There was a good turn out last week and both Kill Jill and When A Man Knows were very well received and Nigel James from the ODN came to review both plays. He thought that Kill Jill was "very imaginative...very credible...very confident...played convincingly [and] should go down well with audiences." Nigel wrote of When A Man Knows that it was "brilliantly performed by Mike Lacey and Susi Dalton. Director, Barbara Douglas has done a very good job with this play, performed by two very accomplished actors. Overall, a very polished performance and one which should do very well at the festival." So all bodes well for our two performances at the ODN Festival this week, which runs from 31st May until Saturday 6th June at The Unicorn Theatre in Abingdon.

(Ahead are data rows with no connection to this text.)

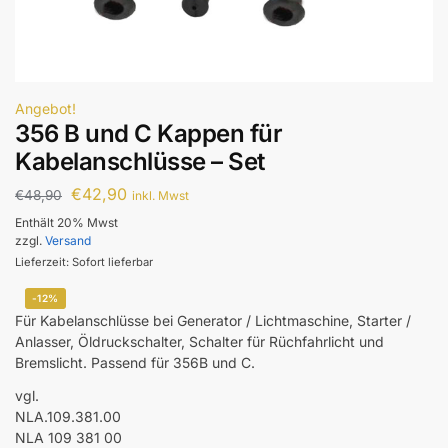
Angebot!
356 B und C Kappen für
Kabelanschlüsse – Set
€
42,90
€
48,90
inkl. Mwst
Enthält 20% Mwst
zzgl.
Versand
Lieferzeit: Sofort lieferbar
-12%
Für Kabelanschlüsse bei Generator / Lichtmaschine, Starter /
Anlasser, Öldruckschalter, Schalter für Rüchfahrlicht und
Bremslicht. Passend für 356B und C.
vgl.
NLA.109.381.00
NLA 109 381 00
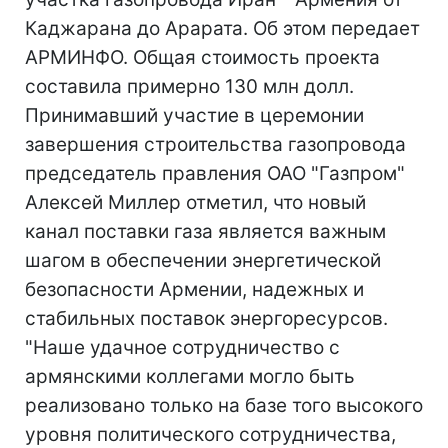
Каджарана до Арарата. Об этом передает
АРМИНФО. Общая стоимость проекта
составила примерно 130 млн долл.
Принимавший участие в церемонии
завершения строительства газопровода
председатель правления ОАО "Газпром"
Алексей Миллер отметил, что новый
канал поставки газа является важным
шагом в обеспечении энергетической
безопасности Армении, надежных и
стабильных поставок энергоресурсов.
"Наше удачное сотрудничество с
армянскими коллегами могло быть
реализовано только на базе того высокого
уровня политического сотрудничества,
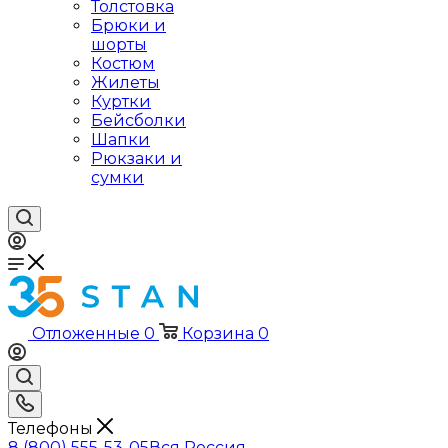
Толстовка
Брюки и
шорты
Костюм
Жилеты
Куртки
Бейсболки
Шапки
Рюкзаки и
сумки
Отложенные
0
Корзина
0
Телефоны
8 (800) 555-53-05
Вся Россия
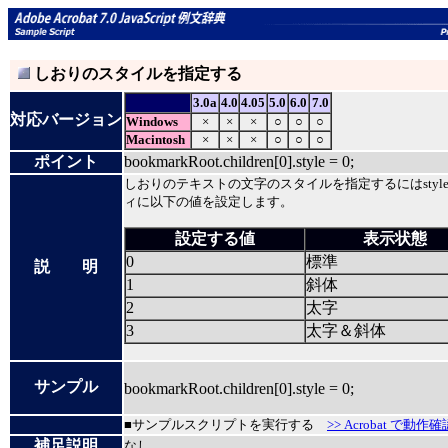
しおりのスタイルを指定する
3.0a
4.0
4.05
5.0
6.0
7.0
対応バージョン
Windows
×
×
×
○
○
○
Macintosh
×
×
×
○
○
○
ポイント
bookmarkRoot.children[0].style = 0;
しおりのテキストの文字のスタイルを指定するにはstyl
ィに以下の値を設定します。
設定する値
表示状態
0
標準
説 明
1
斜体
2
太字
3
太字＆斜体
サンプル
bookmarkRoot.children[0].style = 0;
■サンプルスクリプトを実行する
>> Acrobat で動作確
補足説明
なし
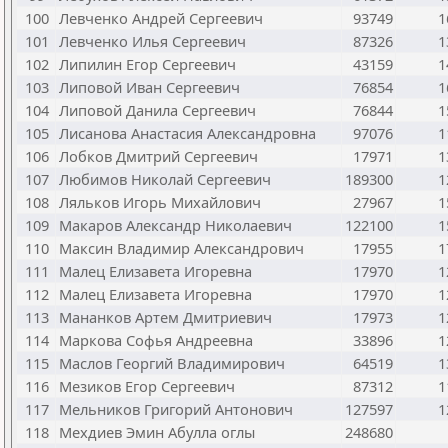
100
Левченко Андрей Сергеевич
93749
1
101
Левченко Илья Сергеевич
87326
1
102
Липилин Егор Сергеевич
43159
1
103
Липовой Иван Сергеевич
76854
1
104
Липовой Данила Сергеевич
76844
1
105
Лисанова Анастасия Александровна
97076
1
106
Лобков Дмитрий Сергеевич
17971
1
107
Любимов Николай Сергеевич
189300
1
108
Ляльков Игорь Михайлович
27967
1
109
Макаров Александр Николаевич
122100
1
110
Максин Владимир Александрович
17955
1
111
Малец Елизавета Игоревна
17970
1
112
Малец Елизавета Игоревна
17970
1
113
Мананков Артем Дмитриевич
17973
1
114
Маркова Софья Андреевна
33896
1
115
Маслов Георгий Владимирович
64519
1
116
Мезиков Егор Сергеевич
87312
1
117
Мельников Григорий Антонович
127597
1
118
Мехдиев Эмин Абулла оглы
248680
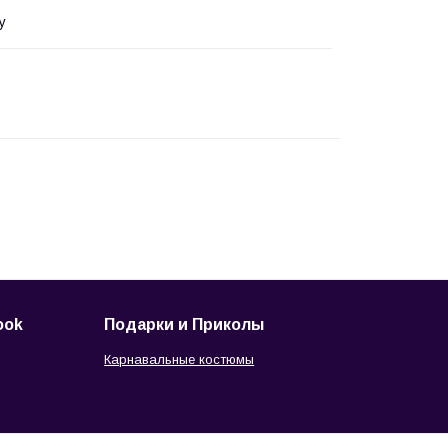
у
ook
Подарки и Приколы
Карнавальные костюмы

Went to see ‘Deadly Murder’ on Saturday at the Mill at Sonning and regular readers will know of my admiration for this splendid venue which offers great theatre preceded by lunch or dinner. A great afternoon spent with good friends two of which we would have enjoyed a post theatre drink at a riverside pub, but who got lost despite us frequently passing them going the other way, the roads are narrow and busy round Sonning and there was no where to stop or turn round. It was a bit like a Ronnie Barker sketch.
Anyway the play starred Rula Lenska and was a three hander built around a plot to con the leading lady out of some expensive jewellery. Twists and turns abound and acted out on a magnificent set, as you would expect, the whole thing was a delight. For anyone never having been to the Mill, I thoroughly recommend it.
It was a great weekend spent in Fleet a with a great lady, we'll call her Joan, and friends, not forgetting the sheila.
Now for a tale of the times.
It is August. In a small town on the South Coast of France, holiday season is in full swing, but it is raining so there is not too much business happening. Everyone is heavily in debt. Luckily, a rich Russian tourist arrives in the foyer of the small local hotel. He asks for a room and puts a 100 Euro note on the reception counter, takes a key and goes to inspect the room located up the stairs on the third floor. The hotel owner takes the banknote in hurry and rushes to his meat supplier to whom he owes €100. The butcher takes the money and races to his wholesale supplier to pay his debt. The wholesaler rushes to the farmer to pay €100 for pigs he purchased some time ago. The farmer triumphantly gives the €100 note to a local lady of the night who gave him her services on credit. The young lady goes quickly to the hotel, as she owed the hotel for her hourly room use to entertain clients, and lays the €100 on the counter. At that moment, the rich Russian is coming down to reception and informs the hotel owner that the proposed room is unsatisfactory and takes his €100 back and departs. There was no profit or income. But everyone no longer has any debt and the small town people look optimistically towards their future.
Could this be the solution to the Global Financial Crisis? Or, is there a catch here?